Before peaceful survival to old age recently became a common presumption in affluent nations, societies saw satisfying vengeance and hunger within a largely amoral context. It was deceit, inspired by pursuit of power, wealth or lust, which their individual and group politics sought to dissuade. Those lacking real power might dabble at parables or plays or, using today’s lexicon, they might develop grand narratives.

Do we need to become more “true to thine own self” by being hoisted on our own techno-powered petards? Have we lost the plot to the point that we are manipulated as characters in a play, set within a wider play?

Do we appreciate how effectively prominent media and university elites condition us to see the world not by seeking understanding or pursuing solutions but rather through judging “others”. Their castings emphasise identity politics while their narratives invariably emphasise the strong oppressing the disadvantaged.

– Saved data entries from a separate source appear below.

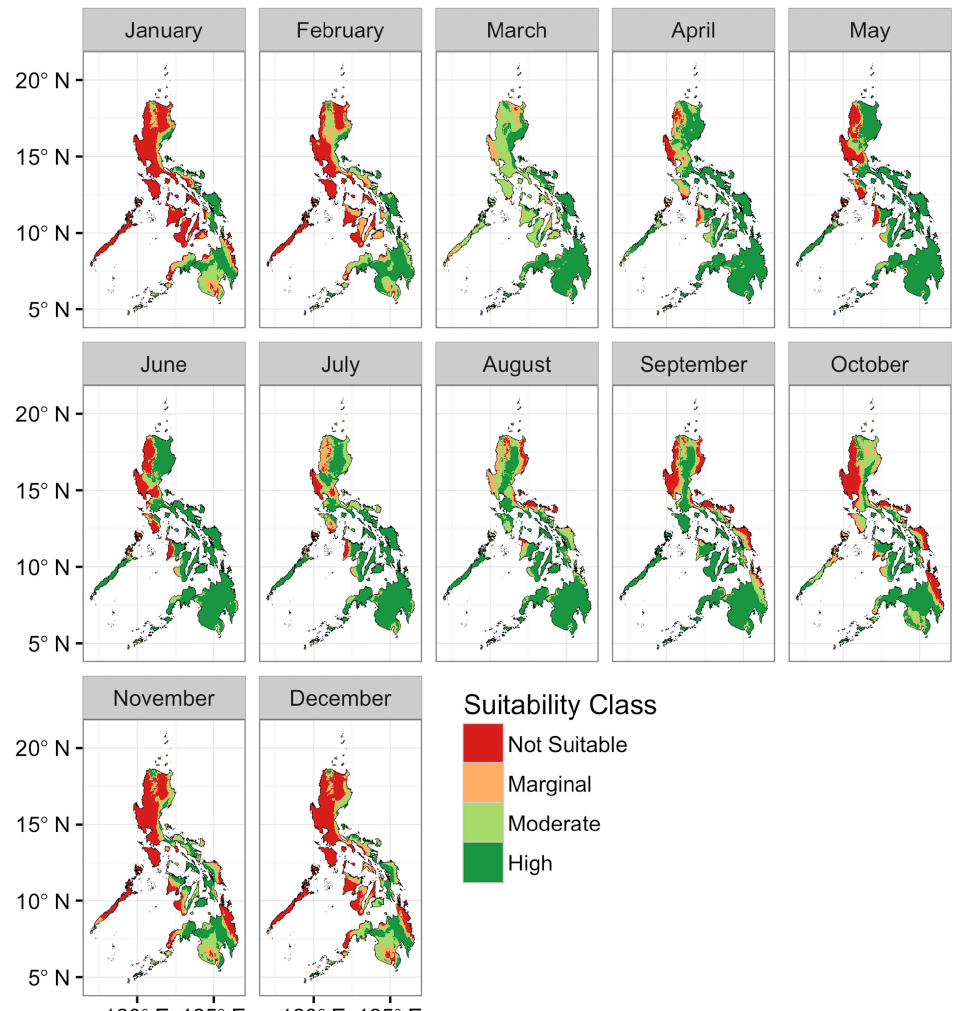
Fig. 8. Monthly spatial distribution of climatic suitability of corn based on rainfall in the Philippines under baseline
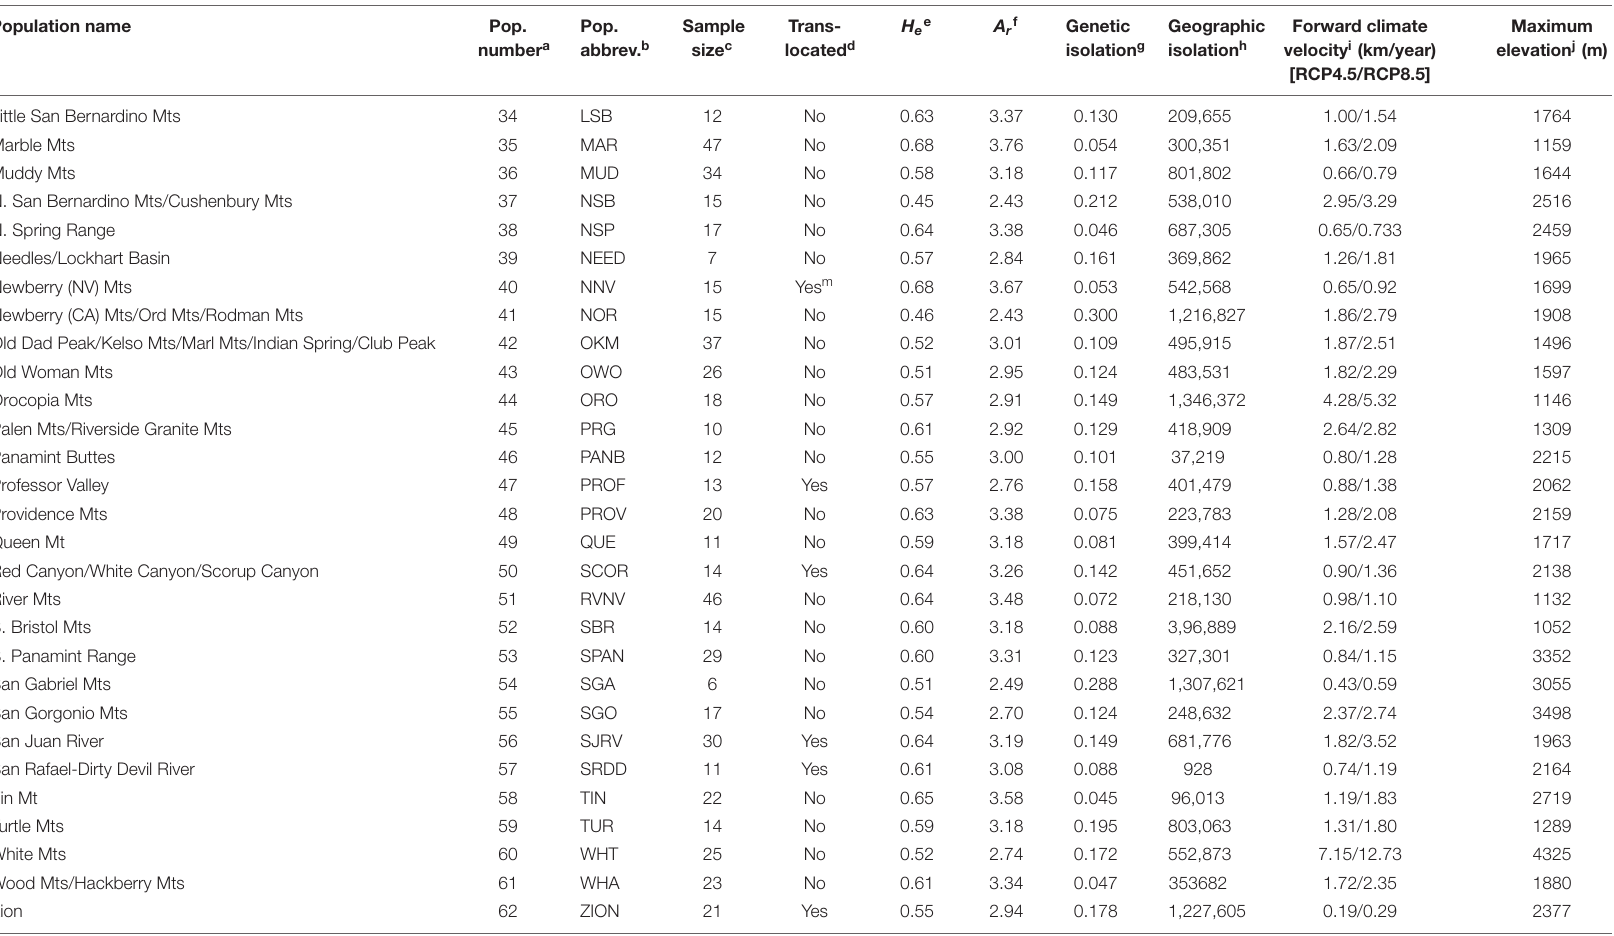
a Population number used in Figure 1 . b Population abbreviation used in Figures 5 – 9 . c Number of unique genotypes (i.e., individuals) sampled in population. d Indicates whether population has received individuals translocated from outside populations; populations that received only small numbers of translocated individuals that may have had only minor genetic influence are flagged. e Allelic richness, a measure of population genetic diversity. f Expected heterozygosity, a measure of population genetic diversity. g Mean of pairwise F ST values with three nearest neighbors, as measured by effective distances along least-cost paths between habitat polygon boundaries using a landscape resistance model derived from Creech et al. (2017). h Mean of effective distances to three nearest neighbors, as measured along least-cost paths between habitat polygon boundaries using a landscape resistance model derived from Creech et al. (2017). i Mean of forward climate velocity (km/year) values from AdaptWest Project (2015) for pixels within each habitat polygon; higher values are associated with greater exposure to climate change. Values are shown for two emissions scenarios, RCP4.5 and RCP8.5. j Maximum elevation within habitat polygon. k Minor translocation of 5 sheep from Old Dad Peak in 1992. l Minor translocation of 16 sheep from Muddy Mts. in 1994. m Single individual translocated from River Mts. in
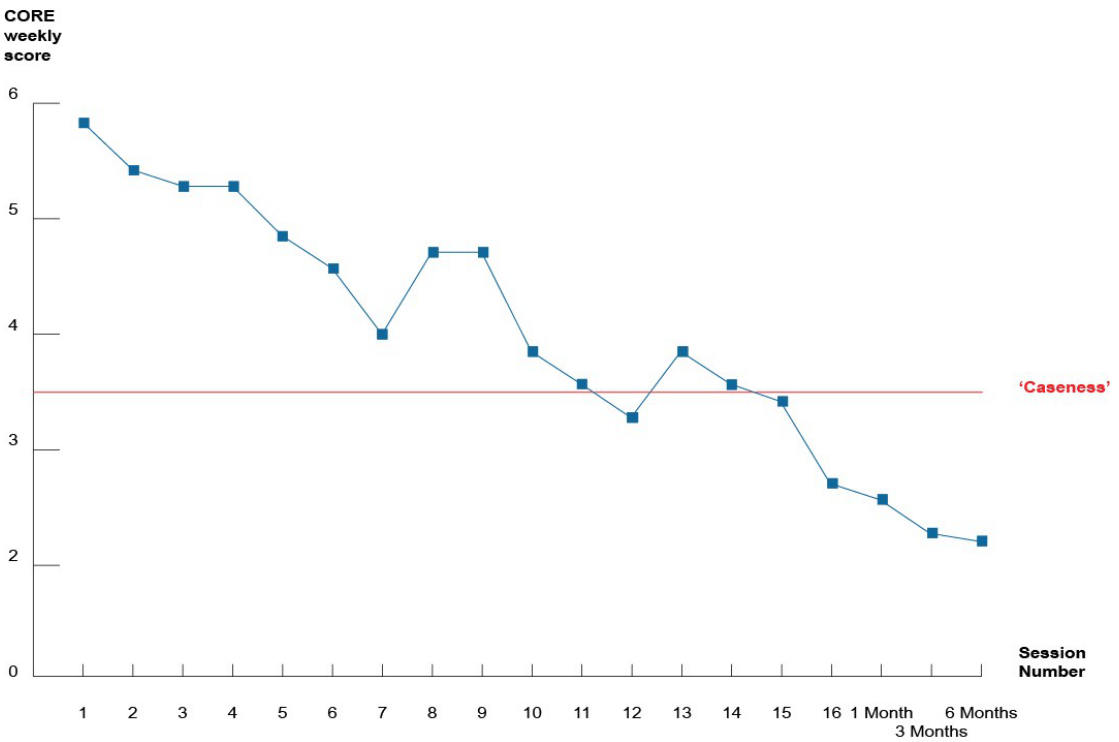
Figure 2. Weekly mean PQ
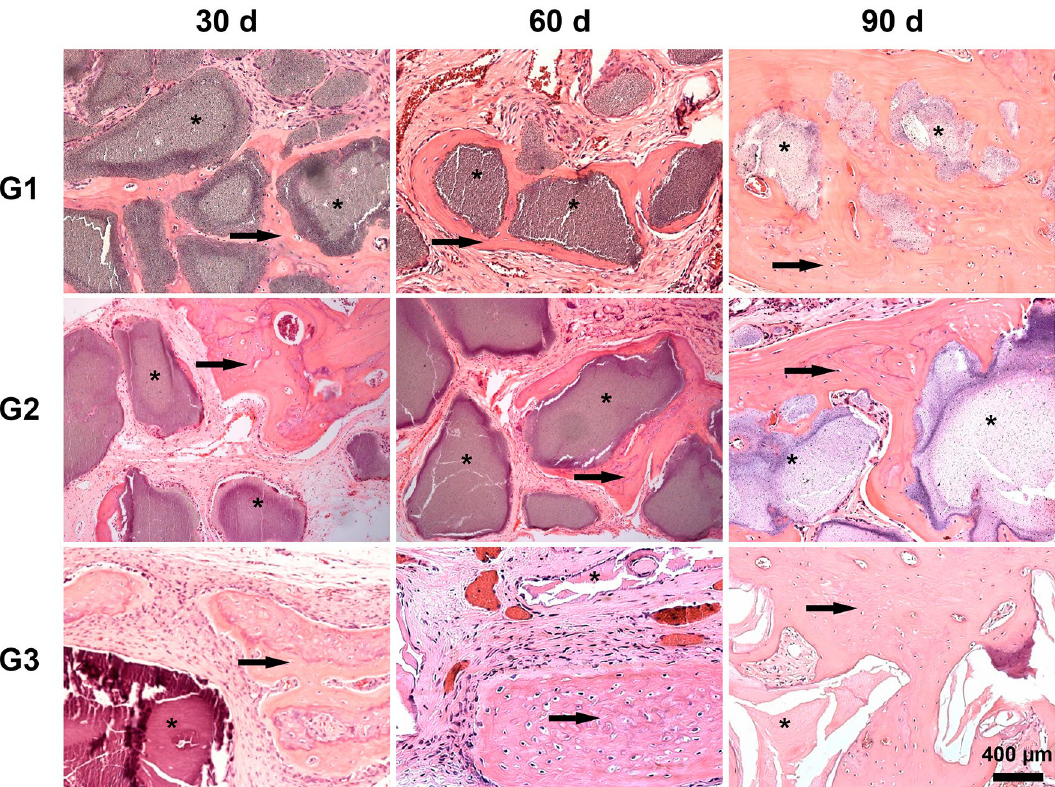
Figure 2. Representative images of histological sections stained with hematoxylin and eosin from the areas of critical-sized bone defects filled with biphasic materials G1 (Nanosynt 250 to 500 μm), G2 (Nanosynt 500 to 1000 μm), and xenogeneic G3 (Bio-Oss 200 to 1000 μm) at 30, 60 and 90 days. At 90 days, a mature lamellar bone was observed, and bone ingrowth occurred both on the biphasic material surfaces and inside its particles. Detailed images showing the presence of remaining biomaterials (*) within the implantation bed, and lamellar bone formation ( → ). Bar = 400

Today’s global cold war is about authoritarian regimes aggressively challenging democracies and the rules-based international order. Hamas’ savagery extended this to testing societies’ willingness to deceive themselves. We are left hoping that AI and related technologies can soon counter such distortions.

An ill-fated imaginary prince once mused, “To be, or not to be, that is the question.” A journalist documenting Hamas-inspired fatalism recently quoted a Palestinian, “If I die, I die.”

While algorithms are destined to expose today’s unique forms of treachery, our reliance on poets and playwrights to explore meaning will remain timeless as peace follows from understanding others, not judging them. From there, love and passion for life can wither martyrdom.